Abstract

Taking as our starting point Trivers' (1974) account of parent-offspring conflict, we develop models of the influence of brood size on the optimal level of parental investment (PI) in the whole brood for parent and offspring, and on the magnitude of conflict between them. A modification of Trivers' model is proposed. In general, the benefit of an act of PI to an offspring in a brood of size N is ( N+1)/ N times the benefit to its parent. Therefore as brood size increases, offspring benefit approaches parental benefit, and this is because an increasing proportion of the offspring's benefit is being gained through siblings, to which offspring and parent are equally related. A distinction is drawn between ‘shared’ and ‘unshared’ types of PI. When PI is shared the total benefit accruing is not directly gained by all offspring but is shared amongst them (e.g. food brought to the young).
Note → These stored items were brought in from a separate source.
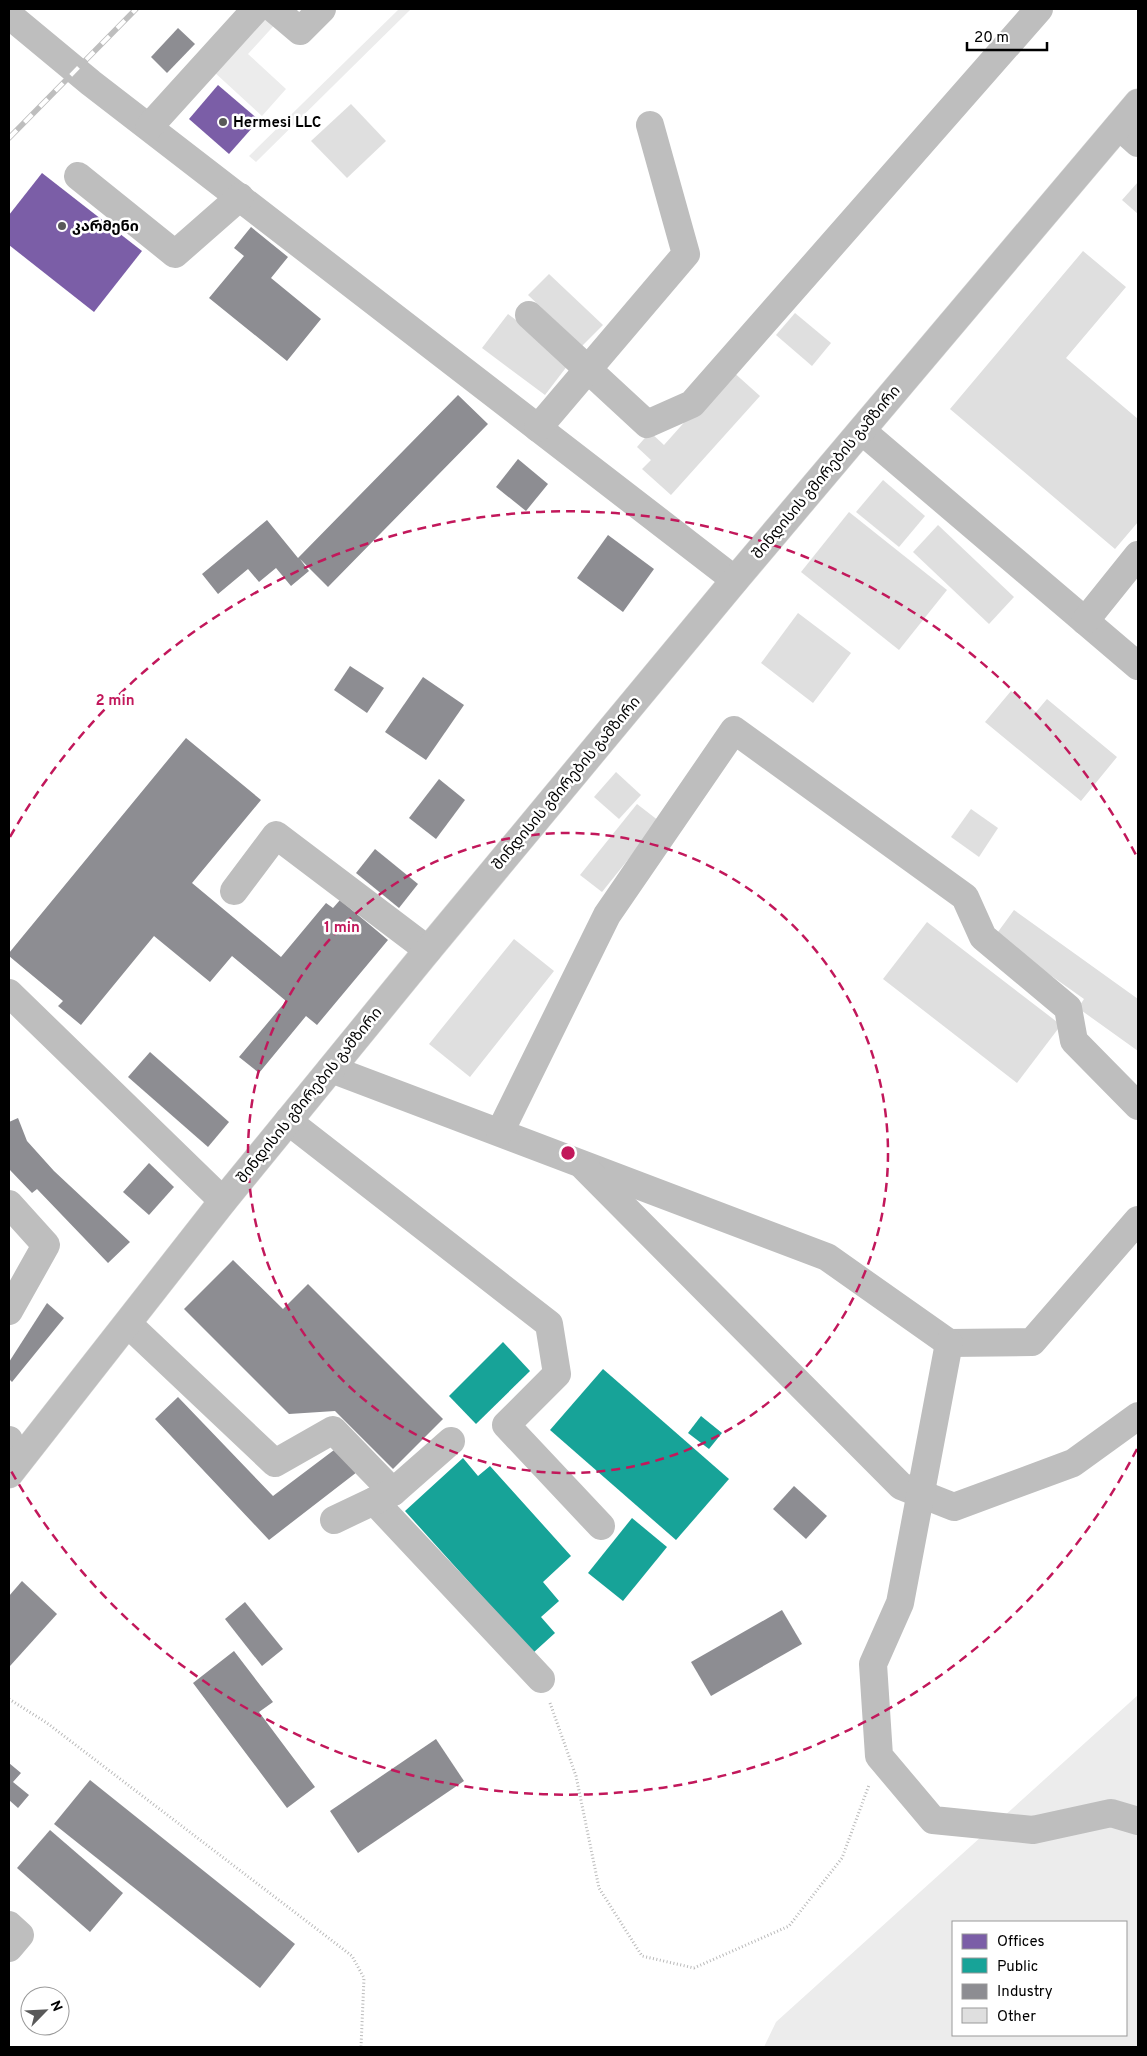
<svg xmlns="http://www.w3.org/2000/svg" width="1147" height="2056" font-family="Overpass,'Noto Sans Georgian',sans-serif">
<rect width="100%" height="100%" fill="#fff"/>
<!-- green -->
<g fill="#ececec" fill-rule="evenodd">
<path d="M399,9h12l-155,153 -7,-6z"/>
<path d="M268,10l11,10 -31,34 38,35 -24,27 -49,-45z"/>
<path d="M1138,1695v352h-374l12,-25zM953,1922h173v113h-173z"/>
</g>
<!-- offices -->
<g fill="#7b5ea7">
<path d="M218,85l41,35 -30,34 -40,-35z"/>
<path d="M42,173l100,78 -48,61 -85,-67v-30z"/>
</g>
<!-- public -->
<g fill="#17a398">
<path d="M503,1342l27,29 -54,53 -27,-28z"/>
<path d="M603,1369l126,110 -53,61 -126,-110z"/>
<path d="M701,1416l21,17 -13,16 -21,-16z"/>
<path d="M463,1458l15,18 12,-10 81,90 -28,26 16,19 -18,16 14,16 -22,20 -128,-142z"/>
<path d="M632,1518l35,29 -44,54 -35,-28z"/>
</g>
<!-- industry -->
<g fill="#8d8d92">
<path d="M178,28l17,16 -28,29 -16,-16z"/>
<path d="M251,227l37,30 -17,21 50,41 -34,42 -78,-63 35,-42 -10,-8z"/>
<path d="M458,395l30,29 -160,163 -28,-28 9,12 -18,15 -15,-18 -17,14 -11,-13 -30,25 -16,-20 65,-54 31,38z"/>
<path d="M518,459l30,25 -22,27 -30,-24z"/>
<path d="M608,535l46,34 -31,43 -46,-34z"/>
<path d="M350,666l34,22 -17,25 -33,-23z"/>
<path d="M423,677l41,28 -38,55 -41,-28z"/>
<path d="M186,738l75,62 -69,83 89,74 45,-54 7,5 7,-8 48,40 -71,85 -11,-9 -47,57 -20,-16 47,-56 -54,-45 -22,26 -56,-46 -73,89 -23,-19 5,-5 -54,-45v-3z"/>
<path d="M439,779l26,21 -29,39 -27,-21z"/>
<path d="M375,849l43,35 -19,24 -43,-35z"/>
<path d="M150,1052l79,70 -21,25 -80,-70z"/>
<path d="M18,1118l9,23 27,30 76,71 -22,21 -71,-74 -5,4 -23,-24v-47z"/>
<path d="M149,1163l25,24 -25,28 -26,-23z"/>
<path d="M233,1260l50,49 25,-25 135,135 -50,50 -58,-58 -46,3 -105,-105z"/>
<path d="M47,1303l17,15 -52,64 -3,-3v-17z"/>
<path d="M178,1397l95,99 65,-49 19,25 -88,68 -114,-121z"/>
<path d="M794,1486l33,30 -21,23 -33,-30z"/>
<path d="M22,1581l35,33 -47,52 -1,-70z"/>
<path d="M245,1602l38,47 -21,17 -37,-47z"/>
<path d="M782,1610l20,34 -91,52 -20,-34z"/>
<path d="M234,1651l39,51 -14,10 56,75 -28,21 -94,-125z"/>
<path d="M436,1739l28,42 -106,72 -28,-42z"/>
<path d="M9,1763l12,10 -8,9 16,13 -11,13 -9,-8z"/>
<path d="M90,1780l205,164 -35,44 -206,-164z"/>
<path d="M50,1830l73,63 -33,39 -73,-64z"/>
</g>
<!-- building -->
<g fill="#dfdfdf">
<path d="M351,104l35,37 -39,37 -36,-37z"/>
<path d="M1138,182v32l-16,-14z"/>
<path d="M1083,251l43,36 -60,71 72,61v103l-23,27 -165,-140z"/>
<path d="M549,274l54,51 -21,21 -54,-51z"/>
<path d="M795,313l36,30 -19,23 -36,-31z"/>
<path d="M508,314l63,47 -26,34 -63,-47z"/>
<path d="M731,370l29,26 -89,99 -29,-26 9,-9 -14,-13 13,-15 14,13z"/>
<path d="M883,480l42,36 -26,31 -43,-35z"/>
<path d="M849,512l98,78 -48,60 -98,-78z"/>
<path d="M938,525l76,72 -25,27 -76,-72z"/>
<path d="M798,613l53,40 -38,50 -52,-40z"/>
<path d="M1011,691l25,21 11,-13 70,58 -36,44 -96,-79z"/>
<path d="M616,772l25,23 -22,24 -25,-22z"/>
<path d="M637,804l22,17 -57,71 -22,-17z"/>
<path d="M971,809l27,19 -19,29 -28,-20z"/>
<path d="M1014,910l124,89v52l-60,-43 6,-9 -89,-63z"/>
<path d="M927,922l134,103 -44,58 -134,-104z"/>
<path d="M514,939l40,32 -84,106 -41,-33z"/>
</g>
<g fill="none" stroke-linecap="round" stroke-linejoin="round">
<defs>
<path id="major" d="M9,1474l214,-273 205,-251 307,-370 403,-477"/>
</defs>
<!-- major casing -->
<use href="#major" stroke="#dbdbdb" stroke-width="29"/>
<!-- path -->
<g stroke="#b9b9b9" stroke-width="3" stroke-dasharray="1 2.5" stroke-linecap="butt">
<path d="M9,1699l38,24 305,233 12,22 -3,69"/>
<path d="M550,1703l26,73 23,112 43,68 52,12 95,-42 53,-68 27,-73"/>
</g>
<!-- minor -->
<g stroke="#bebebe" stroke-width="28">
<path d="M274,9l26,22 22,-22"/>
<path d="M9,15l82,68 644,497"/>
<path d="M1119,126l19,17"/>
<path d="M149,127l107,-118"/>
<path d="M78,176l97,78 65,-57"/>
<path d="M529,315l118,109 45,-20 347,-395"/>
<path d="M538,428l148,-174 -36,-129"/>
<path d="M862,431l276,235"/>
<path d="M1085,621l53,-66"/>
<path d="M234,891l42,-56 152,115"/>
<path d="M9,993l214,208"/>
<path d="M331,1069l496,188 122,86 83,-1 106,-122"/>
<path d="M288,1121l261,203 8,50 -51,51 95,101"/>
<path d="M500,1132l107,-217 127,-185 231,167 18,40 85,71 6,33 64,65"/>
<path d="M585,1168l316,318 53,21 119,-44 65,-47"/>
<path d="M9,1204l37,41 -37,66"/>
<path d="M128,1324l147,139 58,-33 60,62"/>
<path d="M949,1343l-49,260 -27,61 6,92 54,64 100,10 78,-17 27,8"/>
<path d="M9,1440l9,22"/>
<path d="M374,1501l167,178"/>
<path d="M334,1520l59,-28 58,-51"/>
<path d="M9,1925l11,10 -11,13"/>
</g>
<!-- major -->
<use href="#major" stroke="#bebebe" stroke-width="28"/>
<defs>
<path id="rail" d="M9,138l127,-129"/>
</defs>
<!-- rail casing -->
<use href="#rail" stroke="#bebebe" stroke-width="5.5"/>
<!-- rail -->
<use href="#rail" stroke="#fff" stroke-width="4" stroke-dasharray="11" stroke-linecap="butt"/>
</g>
<!-- distance rings -->
<g fill="none" stroke="#c2185b" stroke-width="2.5" stroke-dasharray="9 6">
<circle cx="568" cy="1153" r="320"/>
<path d="M1137 1449A641 641 0 0 1 10 1469M10 837A641 641 0 0 1 1137 857"/>
</g>
<!-- markers -->
<g fill="#595959" stroke="#fff" stroke-width="2">
<circle cx="223" cy="122" r="5"/>
<circle cx="62" cy="226" r="5"/>
</g>
<g text-anchor="middle" stroke-width="5" stroke-linejoin="round" paint-order="stroke">
<!-- poi labels -->
<g font-size="15" font-weight="bold" fill="#000" stroke="#fff" text-anchor="start">
<text x="233" y="127">Hermesi LLC</text>
<text x="72" y="231">კარმენი</text>
</g>
<!-- street labels -->
<g font-size="15" fill="#000" stroke="#fff">
<text transform="translate(826 472) rotate(-50)" y="5">შინდისის გმირების გამზირი</text>
<text transform="translate(566 783) rotate(-50)" y="5">შინდისის გმირების გამზირი</text>
<text transform="translate(309 1095) rotate(-51)" y="5">შინდისის გმირების გამზირი</text>
</g>
</g>
<circle cx="568" cy="1153" r="8" fill="#c2185b" stroke="#fff" stroke-width="2.5"/>
<g font-size="15" text-anchor="middle" font-weight="bold" fill="#c2185b" stroke="#fff" stroke-width="5" stroke-linejoin="round" paint-order="stroke">
<text x="115" y="705">2 min</text>
<text x="342" y="932">1 min</text>
</g>
<!-- border -->
<rect width="1147" height="2056" fill="none" stroke="#000000" stroke-width="20"/>
<!-- legend -->
<rect x="952" y="1921" width="175" height="115" fill="#ffffff" stroke="#999999"/>
<rect x="962" y="1934" width="25" height="15" fill="#7b5ea7" stroke="#999999"/>
<text x="997" y="1946" font-size="15" fill="#000000">Offices</text>
<rect x="962" y="1958" width="25" height="15" fill="#17a398" stroke="#999999"/>
<text x="997" y="1971" font-size="15" fill="#000000">Public</text>
<rect x="962" y="1984" width="25" height="15" fill="#8d8d92" stroke="#999999"/>
<text x="997" y="1996" font-size="15" fill="#000000">Industry</text>
<rect x="962" y="2008" width="25" height="15" fill="#dfdfdf" stroke="#999999"/>
<text x="997" y="2021" font-size="15" fill="#000000">Other</text>
<!-- north arrow -->
<g transform="translate(45 2011) rotate(66)"><circle r="24" fill="#ffffff" stroke="#999999"/>
<path d="M0-4L9 19L0 12L-9 19Z" fill="#595959"/>
<text y="-8" font-size="14" font-weight="bold" text-anchor="middle" fill="#000000">N</text>
</g>
<!-- scale -->
<path d="M967 42v8h80v-8" fill="none" stroke="#000000" stroke-width="2.5"/>
<text x="974" y="42" font-size="15" fill="#000000" stroke="#ffffff" stroke-width="4" paint-order="stroke">20 m</text>
</svg>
In contrast, unshared PI can simultaneously benefit some or all of the brood (e.g. types of anti-predator defence). For shared investment, PI and conflict are predicted to increase with brood size. Two models of unshared anti-predator defence are described. If the predator characteristically takes the whole brood when it strikes (e.g. altricial nestlings) PI is predicted to increase and conflict decline with brood size, although this effect is inhibited or even reversed for high risk defence tactics because of the higher cost to larger broods if the parent dies. When the predator takes a single offspring (e.g. precocial birds) the parent's optimum PI is independent of brood size, the offspring's optimum PI declines in larger broods and conflict again declines with brood size. The parent is commonly expected to win the conflict over anti-predator care. Predictions concerning PI levels gain support from existing data, largely for birds, but evaluation of those for conflict must await the collection of new data. The distinction between shared and unshared investment is applicable to altruistic behaviour in general.